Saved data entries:
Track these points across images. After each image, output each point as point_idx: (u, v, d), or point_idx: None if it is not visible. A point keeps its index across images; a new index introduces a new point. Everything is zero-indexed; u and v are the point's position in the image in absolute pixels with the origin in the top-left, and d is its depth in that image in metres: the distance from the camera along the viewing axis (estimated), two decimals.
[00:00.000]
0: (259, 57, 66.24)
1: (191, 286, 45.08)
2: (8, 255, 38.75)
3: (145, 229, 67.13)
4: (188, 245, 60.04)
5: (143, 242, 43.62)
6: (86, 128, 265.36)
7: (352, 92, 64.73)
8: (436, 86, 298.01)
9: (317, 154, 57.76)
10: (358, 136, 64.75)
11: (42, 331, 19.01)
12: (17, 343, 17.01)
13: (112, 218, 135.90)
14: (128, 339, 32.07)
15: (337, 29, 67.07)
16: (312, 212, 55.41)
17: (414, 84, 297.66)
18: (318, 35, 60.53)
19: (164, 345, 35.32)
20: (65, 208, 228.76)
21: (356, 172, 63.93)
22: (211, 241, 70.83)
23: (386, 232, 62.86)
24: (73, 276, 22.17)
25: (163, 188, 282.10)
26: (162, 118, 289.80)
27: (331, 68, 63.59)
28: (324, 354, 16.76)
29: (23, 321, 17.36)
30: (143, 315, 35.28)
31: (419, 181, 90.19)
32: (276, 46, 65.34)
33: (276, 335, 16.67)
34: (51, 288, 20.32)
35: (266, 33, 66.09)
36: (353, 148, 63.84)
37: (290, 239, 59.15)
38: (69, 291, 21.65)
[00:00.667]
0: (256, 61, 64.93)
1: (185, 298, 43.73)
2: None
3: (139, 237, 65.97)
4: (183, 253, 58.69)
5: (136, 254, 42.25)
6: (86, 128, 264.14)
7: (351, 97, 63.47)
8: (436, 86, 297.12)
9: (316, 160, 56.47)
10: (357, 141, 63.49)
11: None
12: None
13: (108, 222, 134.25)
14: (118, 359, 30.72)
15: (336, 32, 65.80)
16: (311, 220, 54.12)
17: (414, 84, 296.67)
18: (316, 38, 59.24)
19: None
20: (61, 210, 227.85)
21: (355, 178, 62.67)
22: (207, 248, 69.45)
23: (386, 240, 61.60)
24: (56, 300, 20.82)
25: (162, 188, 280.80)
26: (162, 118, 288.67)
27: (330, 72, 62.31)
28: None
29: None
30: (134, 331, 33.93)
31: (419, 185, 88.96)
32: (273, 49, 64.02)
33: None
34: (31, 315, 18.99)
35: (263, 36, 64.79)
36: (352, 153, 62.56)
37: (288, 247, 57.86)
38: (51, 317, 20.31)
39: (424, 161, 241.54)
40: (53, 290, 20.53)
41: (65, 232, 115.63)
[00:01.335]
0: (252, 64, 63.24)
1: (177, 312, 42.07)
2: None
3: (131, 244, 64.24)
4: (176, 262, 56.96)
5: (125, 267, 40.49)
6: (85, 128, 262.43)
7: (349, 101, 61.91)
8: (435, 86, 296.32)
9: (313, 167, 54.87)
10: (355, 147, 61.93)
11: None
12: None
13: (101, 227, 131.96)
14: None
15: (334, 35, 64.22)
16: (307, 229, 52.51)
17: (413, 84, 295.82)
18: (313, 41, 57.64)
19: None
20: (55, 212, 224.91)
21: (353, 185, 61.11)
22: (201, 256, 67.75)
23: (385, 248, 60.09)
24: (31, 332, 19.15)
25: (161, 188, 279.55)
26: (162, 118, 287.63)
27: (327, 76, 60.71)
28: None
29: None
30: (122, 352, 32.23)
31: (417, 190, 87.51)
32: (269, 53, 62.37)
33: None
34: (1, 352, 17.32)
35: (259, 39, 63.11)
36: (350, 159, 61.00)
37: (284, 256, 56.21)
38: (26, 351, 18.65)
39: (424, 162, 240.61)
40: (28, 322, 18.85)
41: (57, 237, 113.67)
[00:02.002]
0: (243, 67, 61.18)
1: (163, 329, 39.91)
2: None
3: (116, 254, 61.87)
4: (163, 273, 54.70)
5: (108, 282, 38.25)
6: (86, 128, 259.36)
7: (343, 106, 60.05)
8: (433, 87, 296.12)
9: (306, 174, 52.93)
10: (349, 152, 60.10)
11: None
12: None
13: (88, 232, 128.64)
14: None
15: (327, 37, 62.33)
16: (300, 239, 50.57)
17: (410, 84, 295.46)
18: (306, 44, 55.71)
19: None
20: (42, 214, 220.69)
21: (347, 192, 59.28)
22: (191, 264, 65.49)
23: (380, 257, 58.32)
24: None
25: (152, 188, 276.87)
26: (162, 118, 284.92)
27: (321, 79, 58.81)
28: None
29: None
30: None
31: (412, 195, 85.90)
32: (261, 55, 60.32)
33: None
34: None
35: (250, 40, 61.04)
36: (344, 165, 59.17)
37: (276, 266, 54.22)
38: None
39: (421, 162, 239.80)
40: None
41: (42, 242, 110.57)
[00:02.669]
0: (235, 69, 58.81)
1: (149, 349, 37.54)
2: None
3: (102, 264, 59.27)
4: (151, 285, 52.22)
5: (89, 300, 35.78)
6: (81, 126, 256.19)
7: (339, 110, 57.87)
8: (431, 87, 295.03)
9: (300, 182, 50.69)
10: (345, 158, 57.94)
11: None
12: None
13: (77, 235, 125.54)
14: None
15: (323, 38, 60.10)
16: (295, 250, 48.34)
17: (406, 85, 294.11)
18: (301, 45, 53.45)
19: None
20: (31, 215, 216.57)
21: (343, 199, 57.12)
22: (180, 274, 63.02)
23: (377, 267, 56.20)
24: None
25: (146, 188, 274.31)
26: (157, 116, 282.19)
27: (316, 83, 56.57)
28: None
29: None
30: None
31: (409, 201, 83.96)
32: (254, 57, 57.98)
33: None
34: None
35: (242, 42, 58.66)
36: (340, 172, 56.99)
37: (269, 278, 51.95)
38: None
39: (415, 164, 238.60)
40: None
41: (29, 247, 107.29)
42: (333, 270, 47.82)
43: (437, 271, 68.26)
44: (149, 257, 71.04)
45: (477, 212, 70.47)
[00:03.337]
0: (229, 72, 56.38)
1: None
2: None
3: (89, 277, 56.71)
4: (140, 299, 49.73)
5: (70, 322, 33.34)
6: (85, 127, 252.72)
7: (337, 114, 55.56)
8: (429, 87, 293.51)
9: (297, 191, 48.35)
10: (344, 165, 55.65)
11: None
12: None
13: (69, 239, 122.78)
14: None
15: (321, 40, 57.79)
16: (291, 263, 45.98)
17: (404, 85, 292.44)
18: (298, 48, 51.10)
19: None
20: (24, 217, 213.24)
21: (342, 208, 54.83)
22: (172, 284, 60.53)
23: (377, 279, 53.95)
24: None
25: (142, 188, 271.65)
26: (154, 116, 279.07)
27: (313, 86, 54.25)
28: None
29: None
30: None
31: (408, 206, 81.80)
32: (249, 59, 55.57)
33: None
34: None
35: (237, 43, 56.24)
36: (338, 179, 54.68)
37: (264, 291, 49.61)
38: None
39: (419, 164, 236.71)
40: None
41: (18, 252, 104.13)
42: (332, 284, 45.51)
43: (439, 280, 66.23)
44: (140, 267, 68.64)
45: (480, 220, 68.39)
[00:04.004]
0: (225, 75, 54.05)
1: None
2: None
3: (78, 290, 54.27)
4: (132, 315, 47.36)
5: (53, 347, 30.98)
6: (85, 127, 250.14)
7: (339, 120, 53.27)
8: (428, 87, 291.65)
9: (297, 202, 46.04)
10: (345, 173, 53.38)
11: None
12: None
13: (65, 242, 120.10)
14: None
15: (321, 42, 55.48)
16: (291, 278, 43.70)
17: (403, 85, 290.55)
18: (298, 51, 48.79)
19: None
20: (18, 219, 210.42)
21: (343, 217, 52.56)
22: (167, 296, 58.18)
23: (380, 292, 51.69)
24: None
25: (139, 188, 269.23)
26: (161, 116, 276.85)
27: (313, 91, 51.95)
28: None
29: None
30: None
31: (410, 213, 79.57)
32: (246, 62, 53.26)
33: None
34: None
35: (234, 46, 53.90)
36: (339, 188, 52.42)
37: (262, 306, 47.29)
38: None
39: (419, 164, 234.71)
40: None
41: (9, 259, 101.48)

What you should do. Look above for the line with "2: (8, 255, 38.75)" and the line with "27: (331, 68, 63.59)"; transcribe both and all lines in between, exactly, and nothing else.

Written reply.
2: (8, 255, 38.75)
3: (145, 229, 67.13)
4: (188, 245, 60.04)
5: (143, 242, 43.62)
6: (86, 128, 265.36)
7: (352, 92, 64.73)
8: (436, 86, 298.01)
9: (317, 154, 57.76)
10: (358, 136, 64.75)
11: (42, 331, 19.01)
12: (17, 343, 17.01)
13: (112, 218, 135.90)
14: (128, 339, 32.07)
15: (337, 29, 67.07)
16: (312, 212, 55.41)
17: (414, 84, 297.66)
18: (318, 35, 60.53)
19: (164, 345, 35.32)
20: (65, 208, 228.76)
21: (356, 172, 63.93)
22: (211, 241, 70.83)
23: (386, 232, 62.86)
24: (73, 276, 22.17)
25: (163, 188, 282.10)
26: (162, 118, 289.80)
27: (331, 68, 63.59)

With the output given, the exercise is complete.